───── Page extract ─────
When asked about the presence of QAnon supporters at a Trump rally in 2018, then-White House press secretary Sarah Huckabee Sanders sidestepped the question.
“The president condemns and denounces any group that would incite violence against another individual, and certainly doesn’t support groups that would promote that type of behavior,” Sanders said at a White House briefing. “We’ve been clear about that a number of times since the beginning of the administration.”
The National Republican Congressional Committee expressed no concerns about Boebert’s QAnon sympathies when asked Tuesday night.
“We’ll get back to you when Cheri Bustos and the DCCC disavow dangerous conspiracy theorists like Nancy Pelosi and Adam Schiff who have pushed without evidence their wild-eyed claims that the President of the United States of America is actually a secret Russian double agent under control of the Kremlin,” NRCC spokesperson Bob Salera told HuffPost.
───── Information given ─────
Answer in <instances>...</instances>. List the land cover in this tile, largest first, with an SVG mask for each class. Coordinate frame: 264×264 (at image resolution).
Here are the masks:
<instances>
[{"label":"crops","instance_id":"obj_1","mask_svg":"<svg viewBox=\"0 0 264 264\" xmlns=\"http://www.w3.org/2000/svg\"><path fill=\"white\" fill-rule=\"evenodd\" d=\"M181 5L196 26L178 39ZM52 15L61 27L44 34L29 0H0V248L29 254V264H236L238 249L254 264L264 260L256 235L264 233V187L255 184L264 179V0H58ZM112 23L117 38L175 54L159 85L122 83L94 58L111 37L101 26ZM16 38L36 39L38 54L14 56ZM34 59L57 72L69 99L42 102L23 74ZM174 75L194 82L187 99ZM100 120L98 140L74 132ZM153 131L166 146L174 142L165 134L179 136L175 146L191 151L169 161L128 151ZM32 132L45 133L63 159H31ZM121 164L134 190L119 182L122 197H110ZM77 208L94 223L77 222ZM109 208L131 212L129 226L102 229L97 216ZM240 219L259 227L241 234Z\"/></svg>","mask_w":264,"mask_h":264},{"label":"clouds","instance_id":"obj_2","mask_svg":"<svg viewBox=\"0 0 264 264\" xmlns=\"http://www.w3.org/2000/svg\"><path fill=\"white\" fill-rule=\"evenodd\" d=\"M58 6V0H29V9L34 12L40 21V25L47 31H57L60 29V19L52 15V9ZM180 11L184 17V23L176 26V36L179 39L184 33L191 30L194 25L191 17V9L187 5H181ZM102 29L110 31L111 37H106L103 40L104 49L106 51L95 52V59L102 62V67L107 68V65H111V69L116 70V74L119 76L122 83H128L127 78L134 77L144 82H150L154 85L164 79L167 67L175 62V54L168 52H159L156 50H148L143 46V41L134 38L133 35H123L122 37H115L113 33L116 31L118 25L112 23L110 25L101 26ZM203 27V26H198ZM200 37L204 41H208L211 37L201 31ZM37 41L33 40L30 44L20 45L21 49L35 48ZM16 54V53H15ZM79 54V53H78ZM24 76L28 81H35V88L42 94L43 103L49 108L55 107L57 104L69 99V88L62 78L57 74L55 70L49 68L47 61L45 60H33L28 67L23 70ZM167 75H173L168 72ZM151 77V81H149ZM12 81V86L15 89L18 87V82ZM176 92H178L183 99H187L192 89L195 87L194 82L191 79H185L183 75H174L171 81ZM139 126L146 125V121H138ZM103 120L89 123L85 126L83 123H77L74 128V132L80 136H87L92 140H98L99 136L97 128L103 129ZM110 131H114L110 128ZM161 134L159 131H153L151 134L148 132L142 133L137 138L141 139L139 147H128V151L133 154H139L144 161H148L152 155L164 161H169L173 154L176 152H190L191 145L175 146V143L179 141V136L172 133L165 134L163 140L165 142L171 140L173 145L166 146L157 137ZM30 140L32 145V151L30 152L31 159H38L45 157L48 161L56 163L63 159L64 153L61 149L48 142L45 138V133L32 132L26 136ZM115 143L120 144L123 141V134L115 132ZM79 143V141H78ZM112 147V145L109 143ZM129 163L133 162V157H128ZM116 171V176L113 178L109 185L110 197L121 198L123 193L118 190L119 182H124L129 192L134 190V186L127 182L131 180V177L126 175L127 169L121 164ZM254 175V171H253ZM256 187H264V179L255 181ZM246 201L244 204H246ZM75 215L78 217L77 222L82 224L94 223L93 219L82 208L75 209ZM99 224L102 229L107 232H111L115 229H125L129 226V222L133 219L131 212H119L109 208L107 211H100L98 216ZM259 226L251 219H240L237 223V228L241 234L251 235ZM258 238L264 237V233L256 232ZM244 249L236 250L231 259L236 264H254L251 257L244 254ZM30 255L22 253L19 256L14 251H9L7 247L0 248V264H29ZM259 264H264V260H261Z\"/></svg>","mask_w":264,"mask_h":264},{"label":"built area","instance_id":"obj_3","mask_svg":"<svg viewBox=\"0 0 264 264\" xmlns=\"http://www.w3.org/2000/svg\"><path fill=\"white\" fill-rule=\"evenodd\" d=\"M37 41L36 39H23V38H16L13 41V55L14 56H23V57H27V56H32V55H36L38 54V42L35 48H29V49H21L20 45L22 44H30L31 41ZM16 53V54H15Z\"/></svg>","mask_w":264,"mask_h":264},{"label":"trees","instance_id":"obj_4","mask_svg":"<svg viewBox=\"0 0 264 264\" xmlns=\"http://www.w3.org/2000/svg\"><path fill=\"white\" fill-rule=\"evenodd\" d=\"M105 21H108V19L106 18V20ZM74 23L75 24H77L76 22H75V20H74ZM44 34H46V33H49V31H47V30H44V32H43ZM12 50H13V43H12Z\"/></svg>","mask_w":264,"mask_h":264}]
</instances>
─────
• About this task:
Please list every person named in the QAnon passage, using the names as they appear there.

• Written answer:
Trump
Sarah Huckabee Sanders
Boebert
Cheri Bustos
Nancy Pelosi
Adam Schiff
Bob Salera